Truth is, it’s impossible to find shepherds who meet these baseline criteria, unless you are looking among men and women who have been radically shaped and shepherded by Jesus himself. Those who idolize political solutions to this problem have failed to believe in the power of the Good Shepherd exerting himself through the lives of his sub-shepherds. There is a solution and that solution is the Risen Jesus.

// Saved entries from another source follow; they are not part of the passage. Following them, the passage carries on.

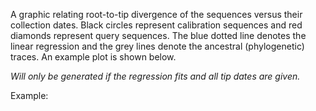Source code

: A graphic relating root-to-tip divergence of the sequences versus their collection dates. Black circles represent calibration sequences and red diamonds represent query sequences. The blue dotted line denotes the linear regression and the grey lines denote the ancestral (phylogenetic) traces. An example plot is shown below.

*Will only be generated if the regression fits and all tip dates are given.*

Example:
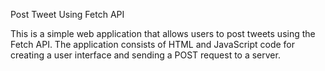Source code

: Post Tweet Using Fetch API

This is a simple web application that allows users to post tweets using the Fetch API. The application consists of HTML and JavaScript code for creating a user interface and sending a POST request to a server.
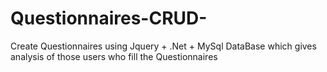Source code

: # Questionnaires-CRUD-
Create Questionnaires  using Jquery + .Net + MySql DataBase which gives analysis of those users who fill the Questionnaires   
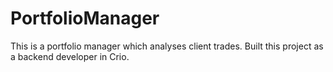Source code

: # PortfolioManager

This is a portfolio manager which analyses client trades.
Built this project as a backend developer in Crio. 
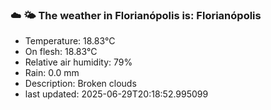 ### ☁️ 🌤️  The weather in Florianópolis is: Florianópolis

- Temperature: 18.83°C
- On flesh: 18.83°C
- Relative air humidity: 79%
- Rain: 0.0 mm
- Description: Broken clouds
- last updated: 2025-06-29T20:18:52.995099
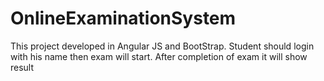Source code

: # OnlineExaminationSystem
This project developed in Angular JS and BootStrap. Student should login with his name then exam will start. After completion of exam it will show result
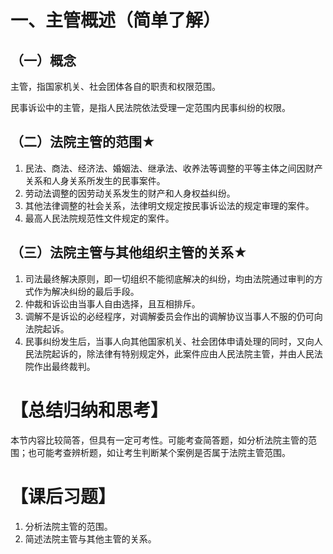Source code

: # 一、主管概述（简单了解）
## （一）概念
主管，指国家机关、社会团体各自的职责和权限范围。

民事诉讼中的主管，是指人民法院依法受理一定范围内民事纠纷的权限。
## （二）法院主管的范围★
1. 民法、商法、经济法、婚姻法、继承法、收养法等调整的平等主体之间因财产关系和人身关系所发生的民事案件。
2. 劳动法调整的因劳动关系发生的财产和人身权益纠纷。
3. 其他法律调整的社会关系，法律明文规定按民事诉讼法的规定审理的案件。
4. 最高人民法院规范性文件规定的案件。
## （三）法院主管与其他组织主管的关系★
1. 司法最终解决原则，即一切组织不能彻底解决的纠纷，均由法院通过审判的方式作为解决纠纷的最后手段。
2. 仲裁和诉讼由当事人自由选择，且互相排斥。
3. 调解不是诉讼的必经程序，对调解委员会作出的调解协议当事人不服的仍可向法院起诉。
4. 民事纠纷发生后，当事人向其他国家机关、社会团体申请处理的同时，又向人民法院起诉的，除法律有特别规定外，此案件应由人民法院主管，并由人民法院作出最终裁判。
# 【总结归纳和思考】
本节内容比较简答，但具有一定可考性。可能考查简答题，如分析法院主管的范围；也可能考查辨析题，如让考生判断某个案例是否属于法院主管范围。
# 【课后习题】
1. 分析法院主管的范围。
2. 简述法院主管与其他主管的关系。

There’s a second reason the shepherd does what he does:

2. Because the full set matters.

It’s no accident that in telling this parable that Jesus talks about a hundred sheep with one sheep gone missing. But what is this about? Well, Ezekiel 34–36 tells the story of how God in the Davidic messiah would restore the tribes of Israel, including the Gentiles, so that none would be missing. So, then, if Ezekiel 34–36 is in the background to this parable, then the Parable of the Lost Sheep is not just a story about recovering individual sheep but a story about what God in Jesus Christ is doing to restore the tribes of the world—sheep of all color. (Likewise drawing on Ezekiel 34–36, Jesus makes essentially the same point in John 10:16 when he says, “And I have other sheep that are not of this fold. I must bring them also, and they will listen to my voice. So there will be one flock, one shepherd.”) And you can’t have a full restoration with one of the tribes missing. You need the full set; you need all one hundred, or the messiah has failed as a shepherd.

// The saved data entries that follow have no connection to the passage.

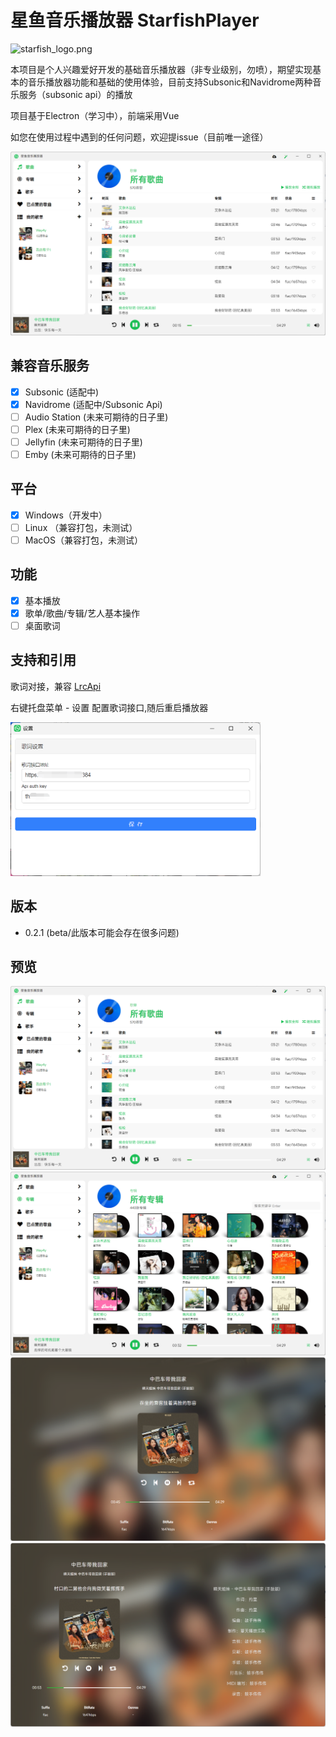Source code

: # 星鱼音乐播放器 StarfishPlayer
![starfish_logo.png](public/starfish_logo.png)


本项目是个人兴趣爱好开发的基础音乐播放器（非专业级别，勿喷），期望实现基本的音乐播放器功能和基础的使用体验，目前支持Subsonic和Navidrome两种音乐服务（subsonic api）的播放

项目基于Electron（学习中），前端采用Vue

如您在使用过程中遇到的任何问题，欢迎提issue（目前唯一途径）

<img src="public/preview1.png" width="" height="">

## 兼容音乐服务
- [x] Subsonic (适配中)
- [x] Navidrome (适配中/Subsonic Api)
- [ ] Audio Station (未来可期待的日子里) 
- [ ] Plex  (未来可期待的日子里)
- [ ] Jellyfin  (未来可期待的日子里)
- [ ] Emby  (未来可期待的日子里)

## 平台
- [x] Windows（开发中）
- [ ] Linux （兼容打包，未测试）
- [ ] MacOS（兼容打包，未测试）

## 功能
- [x] 基本播放
- [X] 歌单/歌曲/专辑/艺人基本操作
- [ ] 桌面歌词

## 支持和引用
歌词对接，兼容 [LrcApi](https://github.com/HisAtri/LrcApi)

右键托盘菜单 - 设置 配置歌词接口,随后重启播放器

<img src="public/lyric_setting.png" width="400" height="">

## 版本
 - 0.2.1 (beta/此版本可能会存在很多问题)


## 预览
<img src="public/preview1.png" width="" height="">
<img src="public/preview2.png" width="" height="">
<img src="public/preview3.png" width="" height="">
<img src="public/preview4.png" width="" height="">
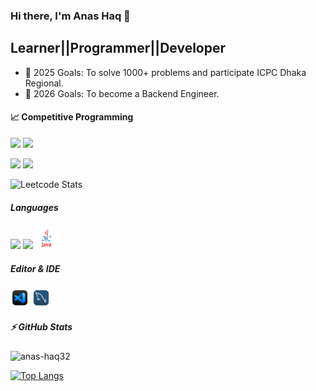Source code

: ### Hi there, I'm Anas Haq 👋

## Learner||Programmer||Developer

- 🥅 2025 Goals: To solve 1000+ problems and participate ICPC Dhaka Regional.
- 🥅 2026 Goals: To become a Backend Engineer.


#### 📈 Competitive Programming


![](https://raw.githubusercontent.com/anas-haq32/cf-stats/main/output/light_card.svg#gh-dark-mode-only)
![](https://raw.githubusercontent.com/anas-haq32/cf-stats/main/output/light_card.svg)

![](https://raw.githubusercontent.com/anashaq32/cf-stats/main/output/max_rating.svg)
![](https://raw.githubusercontent.com/anashaq32/cf-stats/main/output/rating.svg)

![Leetcode Stats](https://leetcard.jacoblin.cool/anas_haq?theme=dark)



##### Languages 
<img src="https://upload.wikimedia.org/wikipedia/commons/1/19/C_Logo.png" width="30"/></a>
<img src="https://upload.wikimedia.org/wikipedia/commons/1/18/ISO_C%2B%2B_Logo.svg" width="30"/></a>
<img src="src/java.png" width="35"/></a>


##### Editor & IDE
<img src="src/vs.png" width="30"/></a>
<img src="src/mysql_workbench_macos_bigsur_icon_189924.png" width="30"/></a>

##### :zap: GitHub Stats
<img src="https://github-readme-stats.vercel.app/api?username=anas-haq32&show_icons=true&count_private=true&theme=dark" alt="anas-haq32" />

[![Top Langs](https://github-readme-stats.vercel.app/api/top-langs/?username=anas-haq32)](https://github.com/anuraghazra/github-readme-stats)

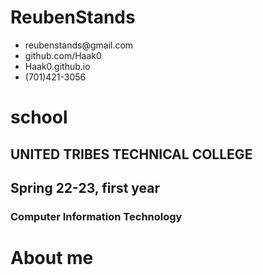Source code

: # ReubenStands
<ul>
  <li>reubenstands@gmail.com</li>
  <li>github.com/Haak0</li>
  <li>Haak0.github.io</li>
  <li>(701)421-3056</li>
</ul>  

# school  
## UNITED TRIBES TECHNICAL COLLEGE  
## Spring 22-23, first year  
### Computer Information Technology  

# About me  
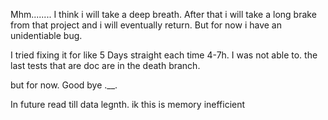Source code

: Mhm........
I think i will take a deep breath.
After that i will take a long brake from that project and i will eventually return.
But for now i have an unidentiable bug.

I tried fixing it for like 5 Days straight each time 4-7h.
I was not able to. the last tests that are doc are in the death branch.

but for now.
Good bye   .__.


In future read till data legnth. ik this is memory inefficient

One day when I was a young boy, I set out to construct a 1500-piece jigsaw puzzle, an image of Jacques-Louis David’s painting of Napoleon’s coronation. I worked and worked at it for months but, you know, I never finished it. Do you know why? Not because I wasn’t close; I got very close. I never finished it because as I was putting in the very last pieces into the puzzle with increasing joy, I came right to the end with one more empty spot to go, and—and I couldn’t find that final jigsaw piece. I looked and looked everywhere, high and low, but for all I know that one missing piece ended up in my mother’s vacuum. What good is a 1499-piece puzzle? Answer: no good at all. It was the epic puzzle failure.

In the same way, you see, the problem with even the most radical of political solutions to the racial pandemic is that they’re not radical enough, not transcendent enough, not robust enough in the scope of their vision. The shepherd’s vision is not that just one category of sheep make it through alive at the end of the day (that’s a great start but it’s only the start). The shepherd’s vision is for the flock to both flourish and to come together. And until that time, we are like that unfinished puzzle of a great coronation.
Egon Schiele began a painting of his family but tragically never finished it—due to a pandemic. I know someone else who started a family painting but to this point it has yet to be finished. That “someone else” is also a shepherd. Unless we see a critical mass of shepherds rise up from within the church, shepherds who are ready to exert their image of God by going after, finding, carrying and celebrating errant sheep, which we all are, then God’s family portrait will also remain tragically unfinished. But what do we do today? Today, whether or not you are ordained or plan to be ordained, if you identify yourself as God’s shepherd, I’m calling on you. Let’s work together on gathering all the sheep. Let’s work on finishing that family portrait.